Question Video: Evaluating a Given Expression Using the Distributive Property of Dot Product

Video Transcript

If the magnitude of the vector 𝐀 is 10 and the magnitude of the vector 𝐁 is 17, where the size of the angle between 𝐀 and 𝐁 is 120 degrees, find the dot product of 𝐀 plus 𝐁 and 𝐀 minus two 𝐁 to the nearest hundredth.

We have two vectors, 𝐀 plus 𝐁 and 𝐀 minus two 𝐁, and we need to find their dot product. How can we do this?
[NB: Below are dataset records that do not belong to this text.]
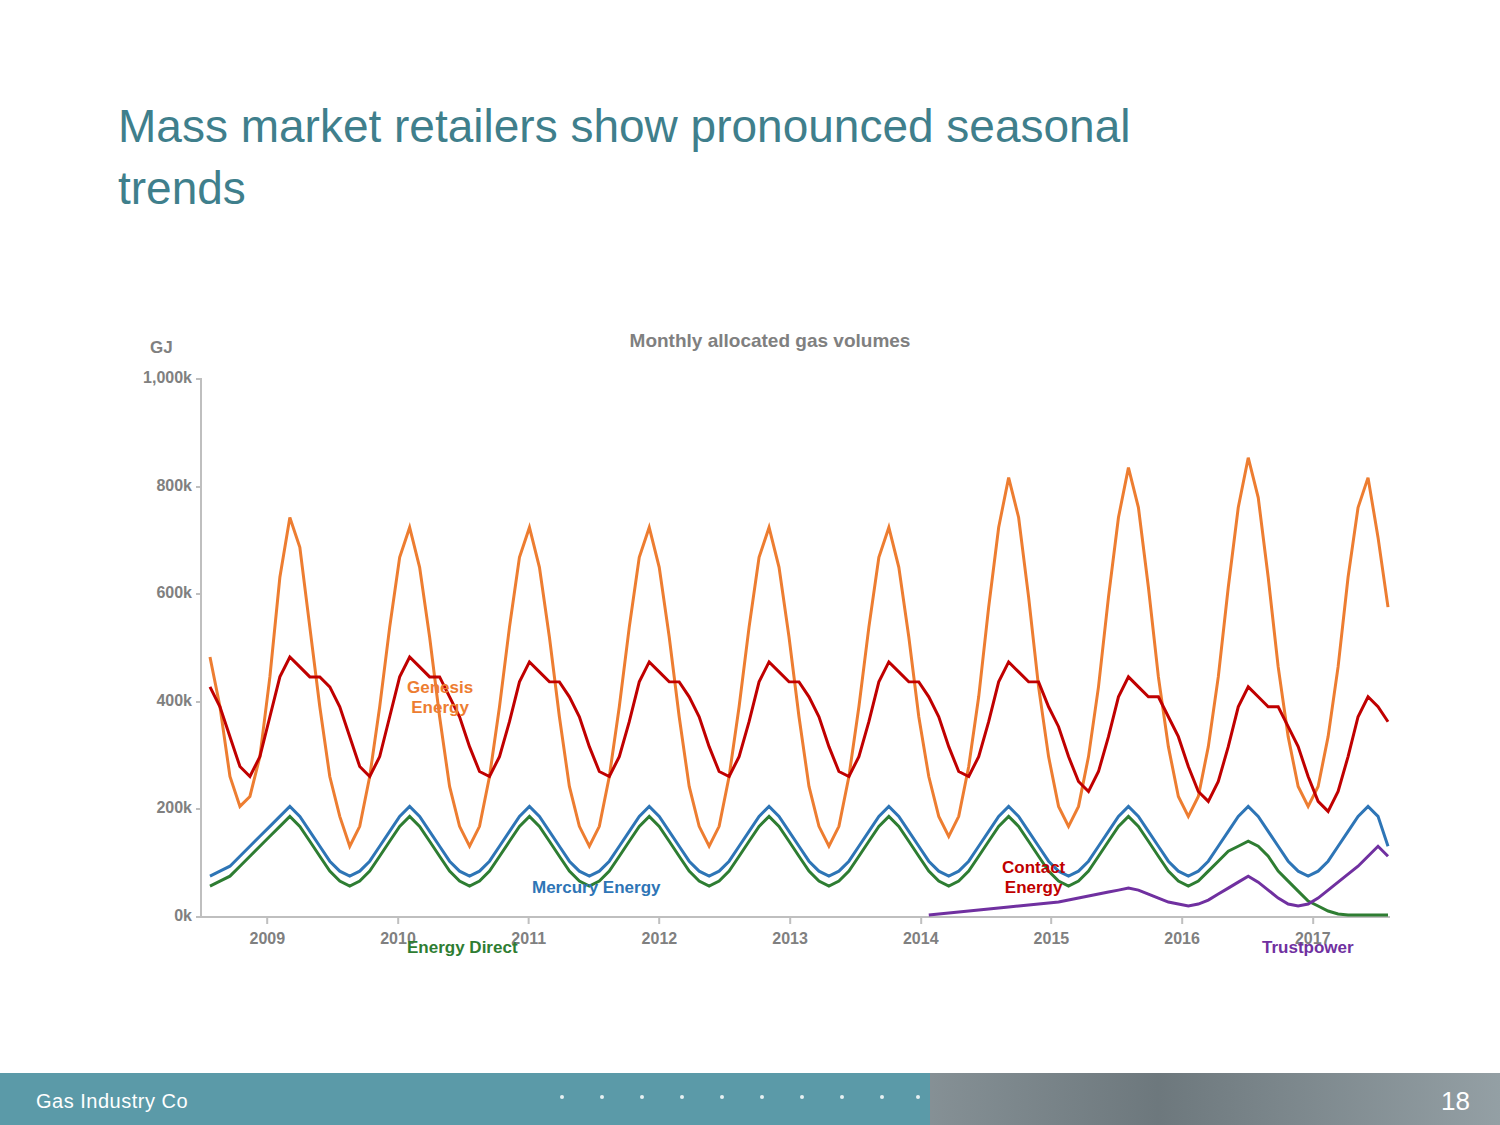Mass market retailers show pronounced seasonal trends
GJ
Monthly allocated gas volumes
1,000k
800k
600k
400k
200k
0k
2009
2010
2011
2012
2013
2014
2015
2016
2017
Genesis
Energy
Contact
Energy
Mercury Energy
Energy Direct
Trustpower
Gas Industry Co
18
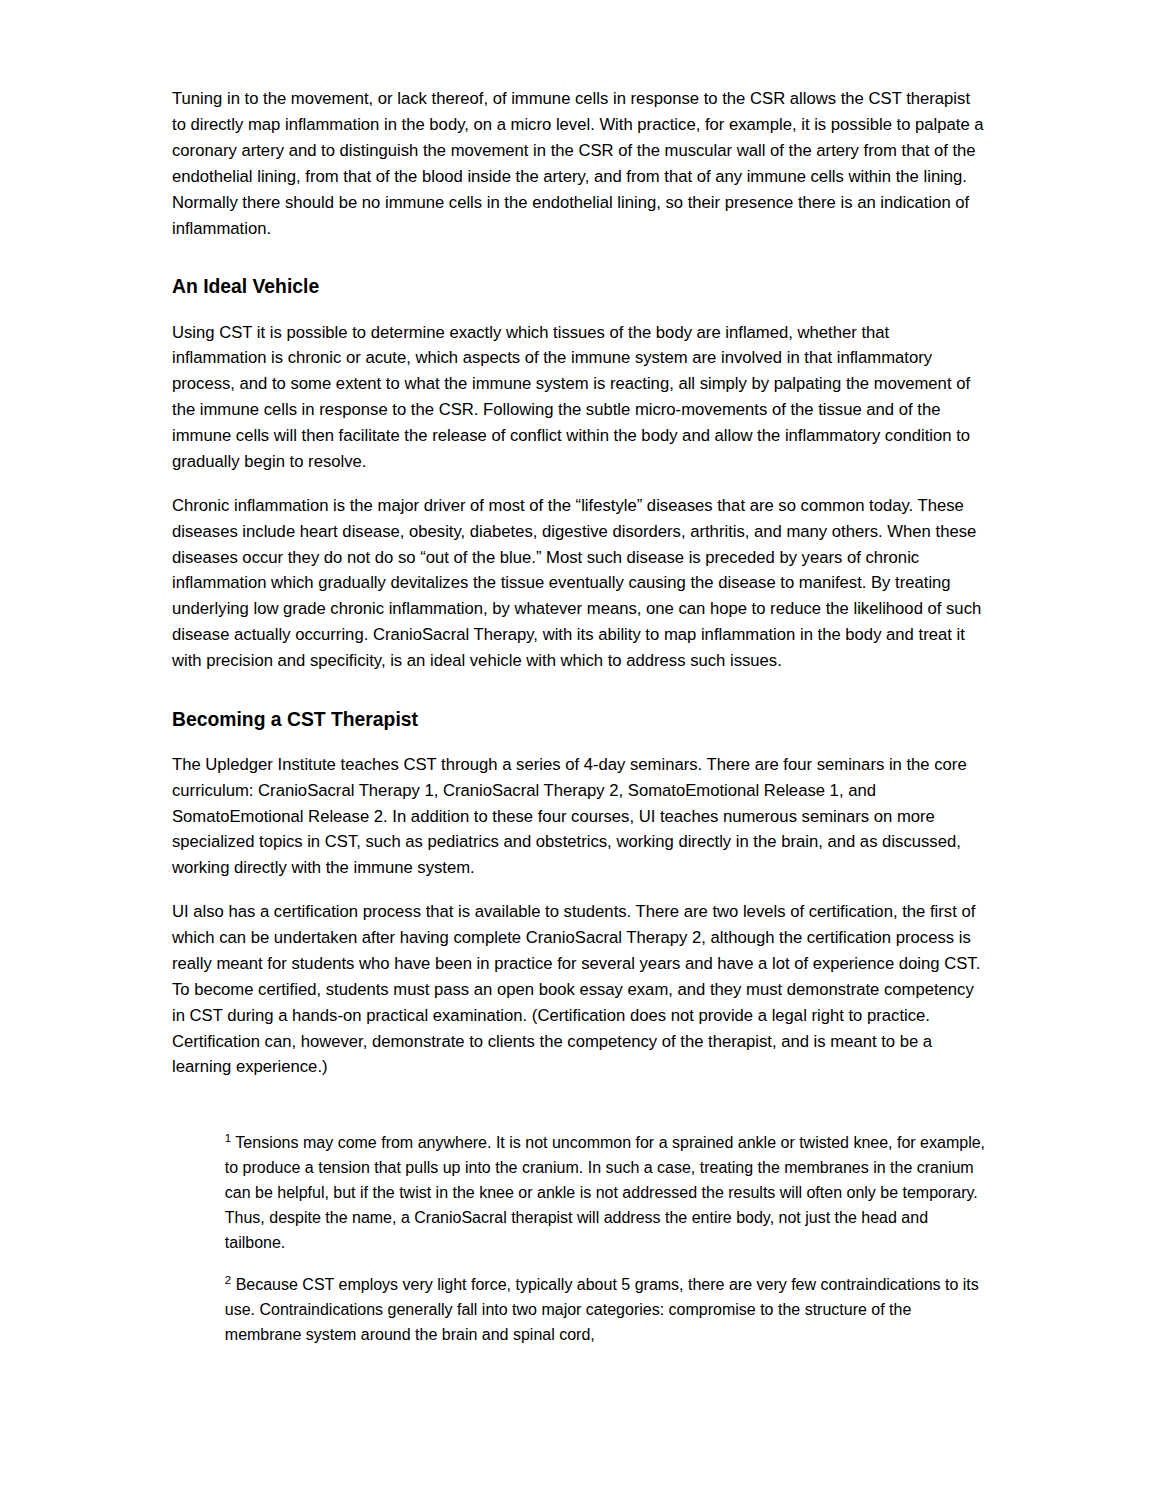Tuning in to the movement, or lack thereof, of immune cells in response to the CSR allows the CST therapist to directly map inflammation in the body, on a micro level. With practice, for example, it is possible to palpate a coronary artery and to distinguish the movement in the CSR of the muscular wall of the artery from that of the endothelial lining, from that of the blood inside the artery, and from that of any immune cells within the lining. Normally there should be no immune cells in the endothelial lining, so their presence there is an indication of inflammation.
An Ideal Vehicle
Using CST it is possible to determine exactly which tissues of the body are inflamed, whether that inflammation is chronic or acute, which aspects of the immune system are involved in that inflammatory process, and to some extent to what the immune system is reacting, all simply by palpating the movement of the immune cells in response to the CSR. Following the subtle micro-movements of the tissue and of the immune cells will then facilitate the release of conflict within the body and allow the inflammatory condition to gradually begin to resolve.
Chronic inflammation is the major driver of most of the “lifestyle” diseases that are so common today. These diseases include heart disease, obesity, diabetes, digestive disorders, arthritis, and many others. When these diseases occur they do not do so “out of the blue.” Most such disease is preceded by years of chronic inflammation which gradually devitalizes the tissue eventually causing the disease to manifest. By treating underlying low grade chronic inflammation, by whatever means, one can hope to reduce the likelihood of such disease actually occurring. CranioSacral Therapy, with its ability to map inflammation in the body and treat it with precision and specificity, is an ideal vehicle with which to address such issues.
Becoming a CST Therapist
The Upledger Institute teaches CST through a series of 4-day seminars. There are four seminars in the core curriculum: CranioSacral Therapy 1, CranioSacral Therapy 2, SomatoEmotional Release 1, and SomatoEmotional Release 2. In addition to these four courses, UI teaches numerous seminars on more specialized topics in CST, such as pediatrics and obstetrics, working directly in the brain, and as discussed, working directly with the immune system.
UI also has a certification process that is available to students. There are two levels of certification, the first of which can be undertaken after having complete CranioSacral Therapy 2, although the certification process is really meant for students who have been in practice for several years and have a lot of experience doing CST. To become certified, students must pass an open book essay exam, and they must demonstrate competency in CST during a hands-on practical examination. (Certification does not provide a legal right to practice. Certification can, however, demonstrate to clients the competency of the therapist, and is meant to be a learning experience.)
1 Tensions may come from anywhere. It is not uncommon for a sprained ankle or twisted knee, for example, to produce a tension that pulls up into the cranium. In such a case, treating the membranes in the cranium can be helpful, but if the twist in the knee or ankle is not addressed the results will often only be temporary. Thus, despite the name, a CranioSacral therapist will address the entire body, not just the head and tailbone.
2 Because CST employs very light force, typically about 5 grams, there are very few contraindications to its use. Contraindications generally fall into two major categories: compromise to the structure of the membrane system around the brain and spinal cord,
We can use the fact that the dot product is distributive over vector addition. So 𝐮 dot 𝐯 plus 𝐰 is equal to 𝐮 dot 𝐯 plus 𝐮 dot 𝐰, and 𝐮 plus 𝐯 dot 𝐰 is equal to 𝐮 dot 𝐰 plus 𝐯 dot 𝐰. So this works exactly the same as normal multiplication does over normal addition. So using the second of these rules with 𝐮 equal to 𝐀, 𝐯 equal to 𝐁, and 𝐰 equal to 𝐀 minus two 𝐁, we can expand the brackets giving us 𝐀 dot 𝐀 minus two 𝐁 plus 𝐁 dot 𝐀 minus two 𝐁.

And we can apply the first rule to expand the two terms that we’re left with. The first of these brackets becomes 𝐀 dot 𝐀 minus 𝐀 dot two 𝐁 and the second becomes 𝐁 dot 𝐀 minus 𝐁 dot two 𝐁. There is no more expanding to be done, so we can remove the distributive property from the screen.
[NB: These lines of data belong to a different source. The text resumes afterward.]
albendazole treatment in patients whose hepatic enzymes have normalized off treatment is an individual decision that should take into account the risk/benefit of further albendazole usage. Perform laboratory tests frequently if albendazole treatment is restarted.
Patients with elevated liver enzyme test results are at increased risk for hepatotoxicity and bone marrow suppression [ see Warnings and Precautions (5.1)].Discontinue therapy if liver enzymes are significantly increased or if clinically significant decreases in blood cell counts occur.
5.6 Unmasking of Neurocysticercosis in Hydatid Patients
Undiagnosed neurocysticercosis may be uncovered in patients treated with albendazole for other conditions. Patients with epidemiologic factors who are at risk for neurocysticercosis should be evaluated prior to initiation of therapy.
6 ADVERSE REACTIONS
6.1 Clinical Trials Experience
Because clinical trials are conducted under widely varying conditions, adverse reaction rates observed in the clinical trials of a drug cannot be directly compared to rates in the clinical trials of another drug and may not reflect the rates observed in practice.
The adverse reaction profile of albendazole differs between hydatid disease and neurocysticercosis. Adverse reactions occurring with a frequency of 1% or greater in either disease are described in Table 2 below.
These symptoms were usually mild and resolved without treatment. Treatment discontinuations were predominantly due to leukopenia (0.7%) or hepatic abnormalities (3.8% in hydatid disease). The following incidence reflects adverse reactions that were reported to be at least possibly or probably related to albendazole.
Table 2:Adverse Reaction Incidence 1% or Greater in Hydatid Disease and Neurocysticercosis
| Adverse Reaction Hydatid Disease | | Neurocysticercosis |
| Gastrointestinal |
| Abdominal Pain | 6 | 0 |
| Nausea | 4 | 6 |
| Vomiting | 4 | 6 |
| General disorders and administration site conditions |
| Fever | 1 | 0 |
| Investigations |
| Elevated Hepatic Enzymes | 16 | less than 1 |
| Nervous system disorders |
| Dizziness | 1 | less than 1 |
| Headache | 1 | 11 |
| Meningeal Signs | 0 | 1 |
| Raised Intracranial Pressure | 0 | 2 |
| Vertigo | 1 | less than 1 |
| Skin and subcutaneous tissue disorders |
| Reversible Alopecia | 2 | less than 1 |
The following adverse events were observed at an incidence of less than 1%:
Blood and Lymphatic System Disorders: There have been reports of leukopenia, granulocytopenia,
And now we simplify each term. The dot product of any vector with itself is the magnitude of that vector squared. So 𝐀 dot 𝐀 becomes the magnitude of 𝐀 squared. The dot product of 𝐀 and two 𝐁 is just two times the dot product of 𝐀 and 𝐁. Why is this? Well, the dot product of 𝐀 and 𝐁 is the magnitude of 𝐀 times the magnitude of 𝐁 times the cosine of the angle 𝜃 between them.

How about the dot product of 𝐀 and two 𝐁? Notice that the angle between 𝐀 and two 𝐁 is the same as the angle between 𝐀 and 𝐁, namely 𝜃. The dot product of 𝐀 and two 𝐁 is therefore the magnitude of 𝐀 times the magnitude of two 𝐁 times the cosine of the same angle 𝜃. And as the magnitude of two 𝐁 is two times the magnitude of 𝐁, we get that this is two times the magnitude of 𝐀 times the magnitude of 𝐁 times cos 𝜃 which is two times the dot product of 𝐀 and 𝐁.
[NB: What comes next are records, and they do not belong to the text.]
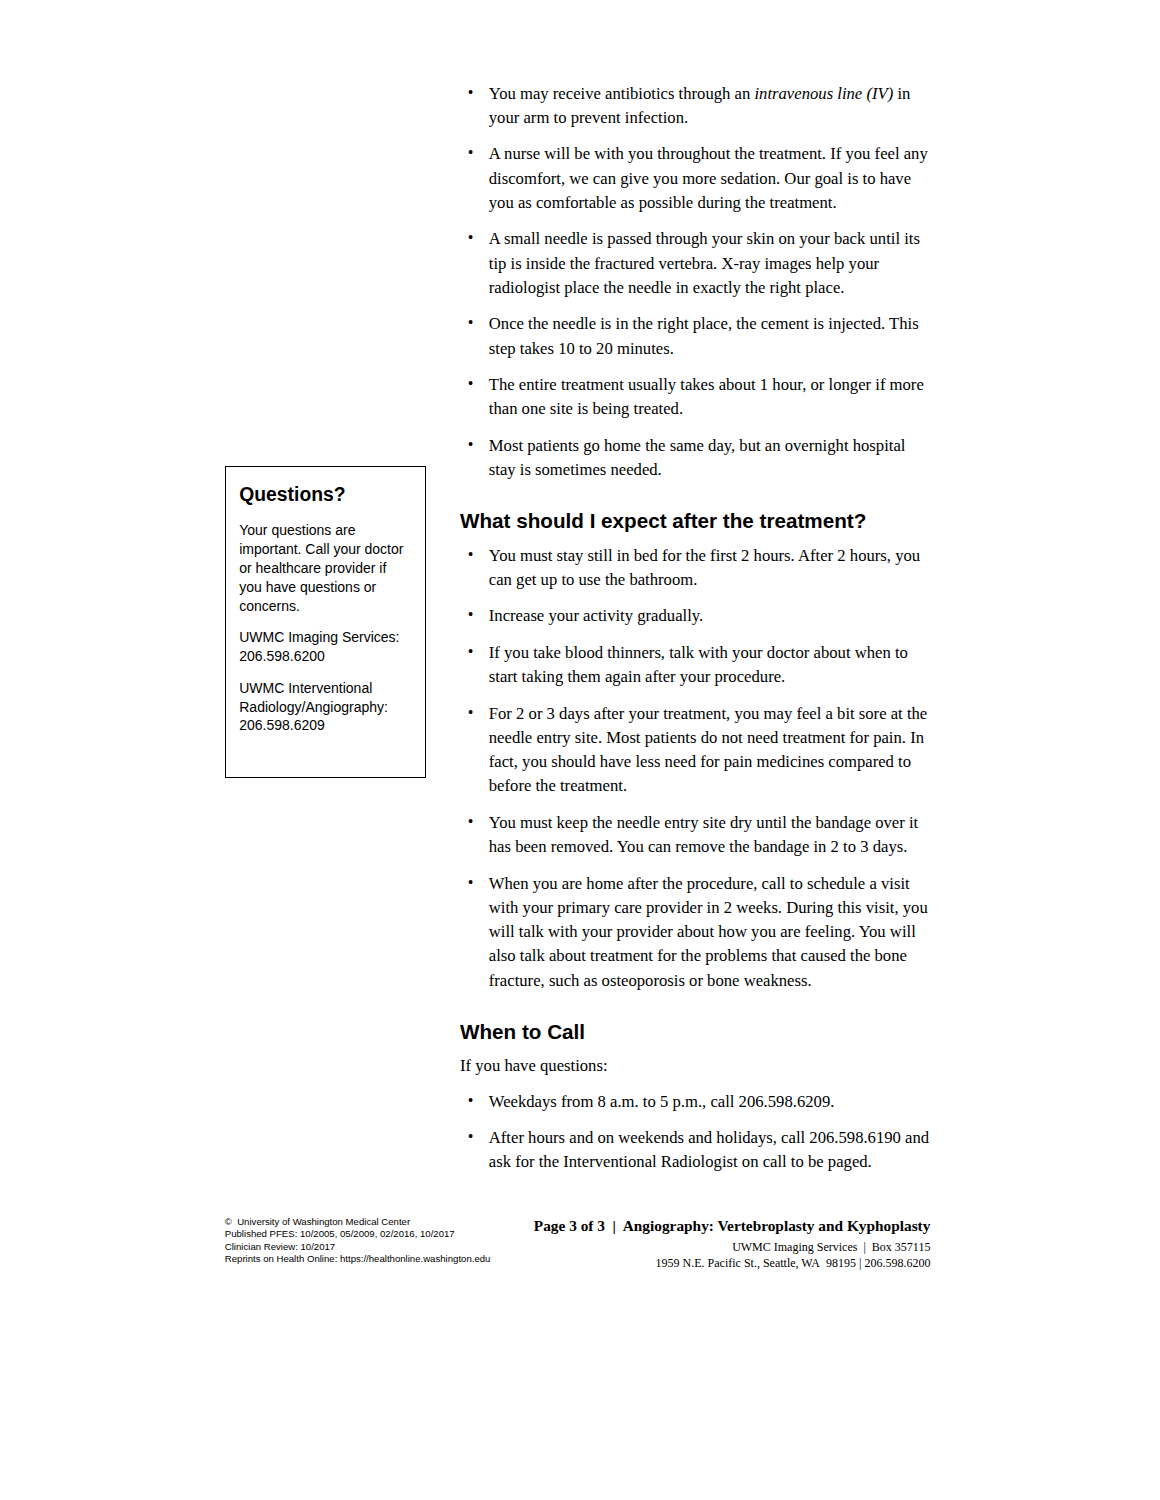Questions?
Your questions are important. Call your doctor or healthcare provider if you have questions or concerns.
UWMC Imaging Services: 206.598.6200
UWMC Interventional Radiology/Angiography: 206.598.6209
You may receive antibiotics through an intravenous line (IV) in your arm to prevent infection.
A nurse will be with you throughout the treatment. If you feel any discomfort, we can give you more sedation. Our goal is to have you as comfortable as possible during the treatment.
A small needle is passed through your skin on your back until its tip is inside the fractured vertebra. X-ray images help your radiologist place the needle in exactly the right place.
Once the needle is in the right place, the cement is injected. This step takes 10 to 20 minutes.
The entire treatment usually takes about 1 hour, or longer if more than one site is being treated.
Most patients go home the same day, but an overnight hospital stay is sometimes needed.
What should I expect after the treatment?
You must stay still in bed for the first 2 hours. After 2 hours, you can get up to use the bathroom.
Increase your activity gradually.
If you take blood thinners, talk with your doctor about when to start taking them again after your procedure.
For 2 or 3 days after your treatment, you may feel a bit sore at the needle entry site. Most patients do not need treatment for pain. In fact, you should have less need for pain medicines compared to before the treatment.
You must keep the needle entry site dry until the bandage over it has been removed. You can remove the bandage in 2 to 3 days.
When you are home after the procedure, call to schedule a visit with your primary care provider in 2 weeks. During this visit, you will talk with your provider about how you are feeling. You will also talk about treatment for the problems that caused the bone fracture, such as osteoporosis or bone weakness.
When to Call
If you have questions:
Weekdays from 8 a.m. to 5 p.m., call 206.598.6209.
After hours and on weekends and holidays, call 206.598.6190 and ask for the Interventional Radiologist on call to be paged.
© University of Washington Medical Center
Published PFES: 10/2005, 05/2009, 02/2016, 10/2017
Clinician Review: 10/2017
Reprints on Health Online: https://healthonline.washington.edu
Page 3 of 3 | Angiography: Vertebroplasty and Kyphoplasty
UWMC Imaging Services | Box 357115
1959 N.E. Pacific St., Seattle, WA 98195 | 206.598.6200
The dot product of 𝐁 and 𝐀 is equal to the dot product of 𝐀 and 𝐁. The dot product is commutative, and so it doesn’t matter which order the vectors are in. And we can see this is true because the dot product of 𝐁 and 𝐀 is the magnitude of 𝐁 times the magnitude of 𝐀 times the cosine of the angle between them. Normal real number multiplication is commutative, and so the magnitude of 𝐁 times the magnitude of 𝐀 is the same as the magnitude of 𝐀 times the magnitude of 𝐁. And so we can write this as the magnitude of 𝐀 times the magnitude of 𝐁 times cos 𝜃. And as the angle 𝜃 between 𝐁 and 𝐀 is the same as the angle 𝜃 between 𝐀 and 𝐁 — the order doesn’t matter, it’s the same angle — we see that 𝐁 dot 𝐀 is equal to 𝐀 dot 𝐁.

And for our fourth and final term, we use the same trick as in the second term to write 𝐁 dot two 𝐁 as two times 𝐁 dot 𝐁 which is of course two times the magnitude of 𝐁 squared.

We have some like terms that we can combine, and we can rewrite 𝐀 dot 𝐁 as the magnitude of 𝐀 times the magnitude of 𝐁 times the cosine of the angle 𝜃 between them. Now that we’ve simplified this expression as much as possible, we can use the values that we’re given in the question. The magnitude of 𝐀 is 10, the magnitude of 𝐁 is 17, and the measure of the angle 𝜃 between 𝐀 and 𝐁 is 120 degrees. We substitute these values in and either by using a calculator or doing it by hand, noticing that the cosine of 120 degrees is negative a half, we get an answer of negative 393.

We’re asked to give our answer to the nearest hundredth. Obviously, negative 393 to the nearest hundredth is just negative 393.00. So this is our answer to the required level of precision.